Collected data:
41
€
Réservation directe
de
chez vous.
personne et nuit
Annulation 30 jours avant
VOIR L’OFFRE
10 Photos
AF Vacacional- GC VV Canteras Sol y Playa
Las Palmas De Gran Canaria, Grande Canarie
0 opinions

◆ What is needed ◆
The entries need to be set down again in full, with no word changed.

◆ Exercise answer ◆
41
€
Réservation directe
de
chez vous.
personne et nuit
Annulation 30 jours avant
VOIR L’OFFRE
10 Photos
AF Vacacional- GC VV Canteras Sol y Playa
Las Palmas De Gran Canaria, Grande Canarie
0 opinions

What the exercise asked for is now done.